Start of Block

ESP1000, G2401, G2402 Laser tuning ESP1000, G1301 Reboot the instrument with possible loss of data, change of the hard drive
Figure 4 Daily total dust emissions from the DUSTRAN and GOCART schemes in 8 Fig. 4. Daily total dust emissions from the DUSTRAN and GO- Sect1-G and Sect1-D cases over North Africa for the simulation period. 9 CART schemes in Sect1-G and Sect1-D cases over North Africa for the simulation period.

End of Block
Start of Block

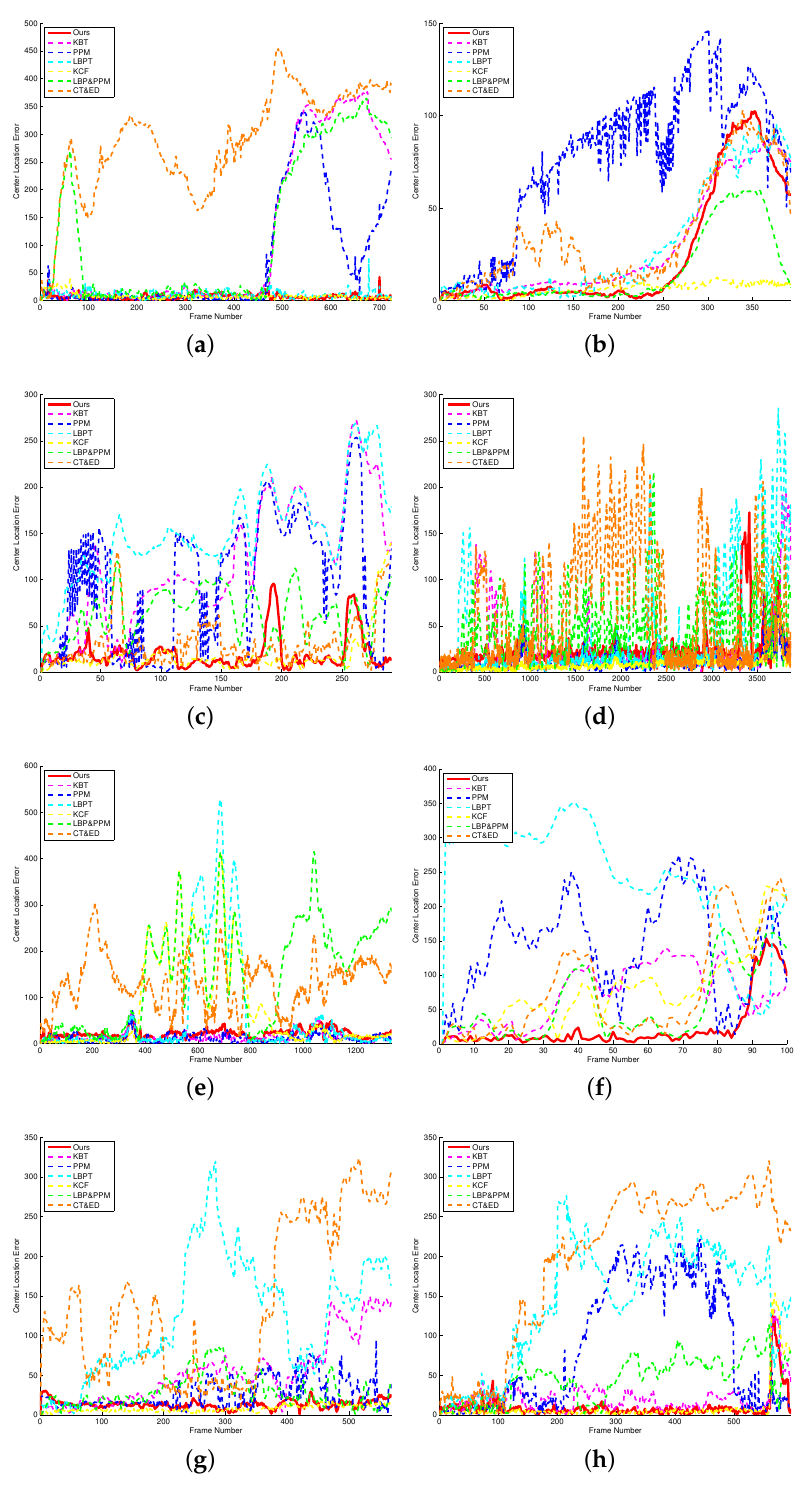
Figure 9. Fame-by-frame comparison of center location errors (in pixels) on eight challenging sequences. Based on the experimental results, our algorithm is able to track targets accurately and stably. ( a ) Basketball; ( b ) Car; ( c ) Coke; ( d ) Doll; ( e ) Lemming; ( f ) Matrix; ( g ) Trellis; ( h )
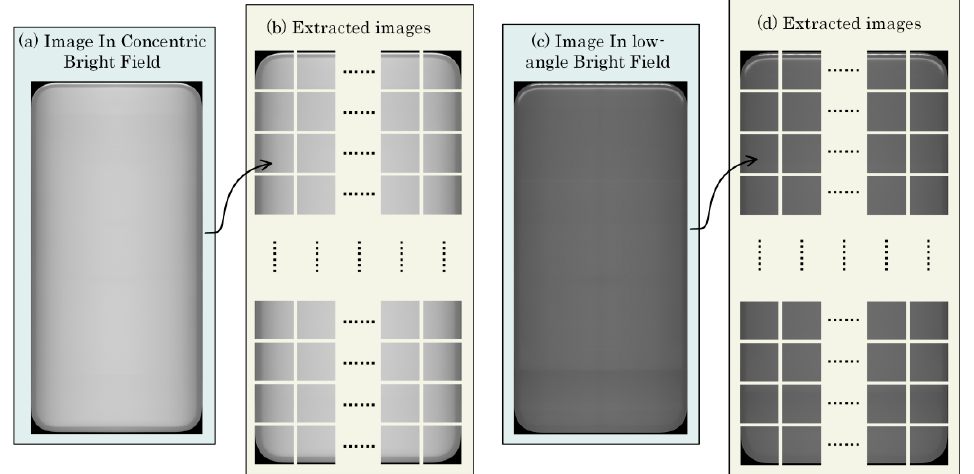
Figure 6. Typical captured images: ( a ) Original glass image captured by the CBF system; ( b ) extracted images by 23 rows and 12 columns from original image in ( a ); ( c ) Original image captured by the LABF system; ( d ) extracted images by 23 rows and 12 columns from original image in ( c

End of Block
Start of Block

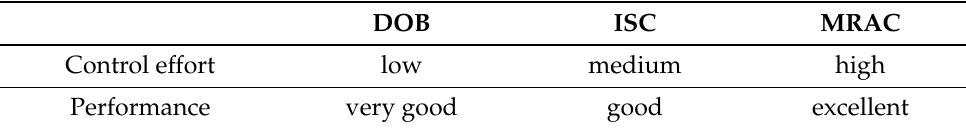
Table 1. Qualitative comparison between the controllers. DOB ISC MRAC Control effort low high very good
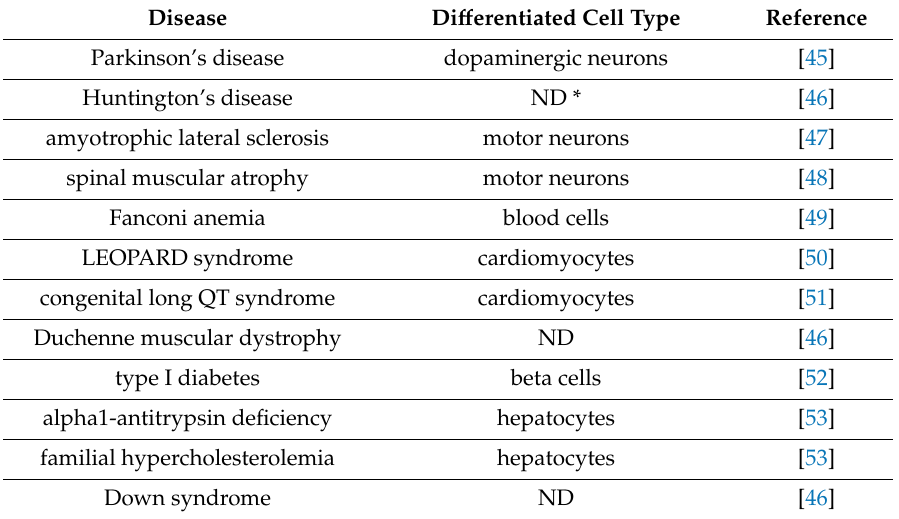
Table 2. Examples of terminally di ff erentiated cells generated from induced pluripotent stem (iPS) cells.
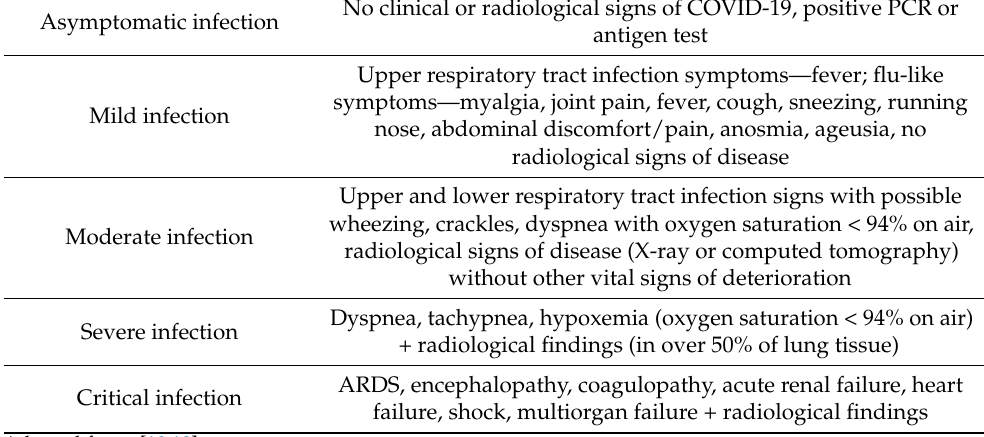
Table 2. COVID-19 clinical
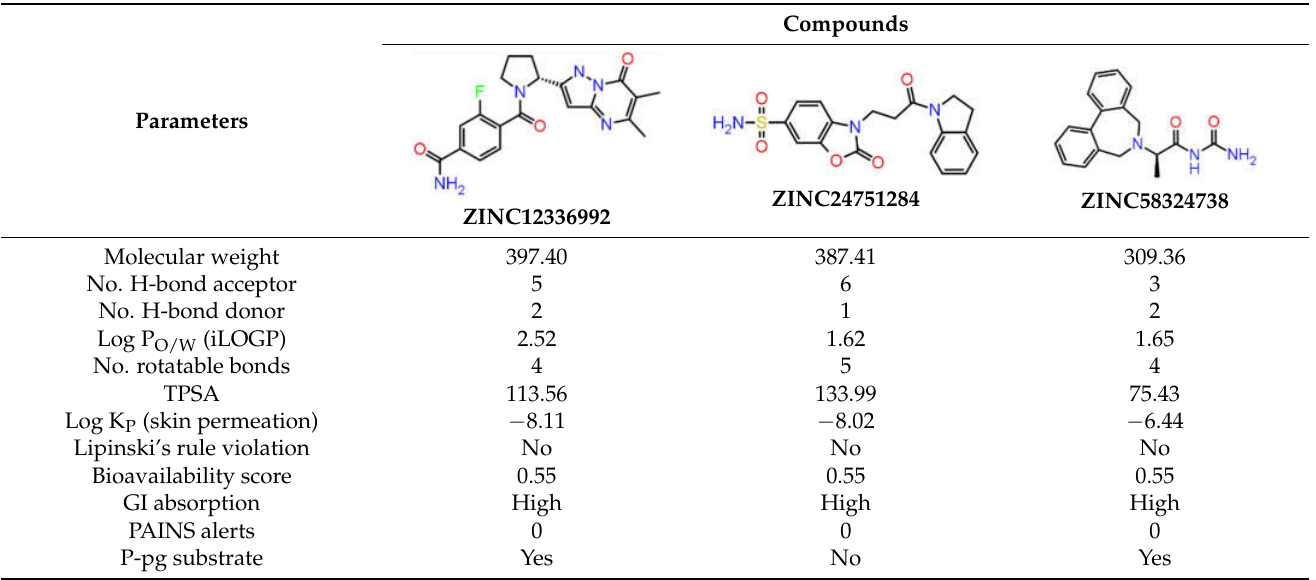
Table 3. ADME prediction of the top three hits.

End of Block

* **TASK PROMPT**
Find and copy every line in the entries above where the string "Figure" occurs.

* **THE ANSWER**
Figure 4 Daily total dust emissions from the DUSTRAN and GOCART schemes in 8 Fig. 4. Daily total dust emissions from the DUSTRAN and GO- Sect1-G and Sect1-D cases over North Africa for the simulation period. 9 CART schemes in Sect1-G and Sect1-D cases over North Africa for the simulation period.
Figure 9. Fame-by-frame comparison of center location errors (in pixels) on eight challenging sequences. Based on the experimental results, our algorithm is able to track targets accurately and stably. ( a ) Basketball; ( b ) Car; ( c ) Coke; ( d ) Doll; ( e ) Lemming; ( f ) Matrix; ( g ) Trellis; ( h )
Figure 6. Typical captured images: ( a ) Original glass image captured by the CBF system; ( b ) extracted images by 23 rows and 12 columns from original image in ( a ); ( c ) Original image captured by the LABF system; ( d ) extracted images by 23 rows and 12 columns from original image in ( c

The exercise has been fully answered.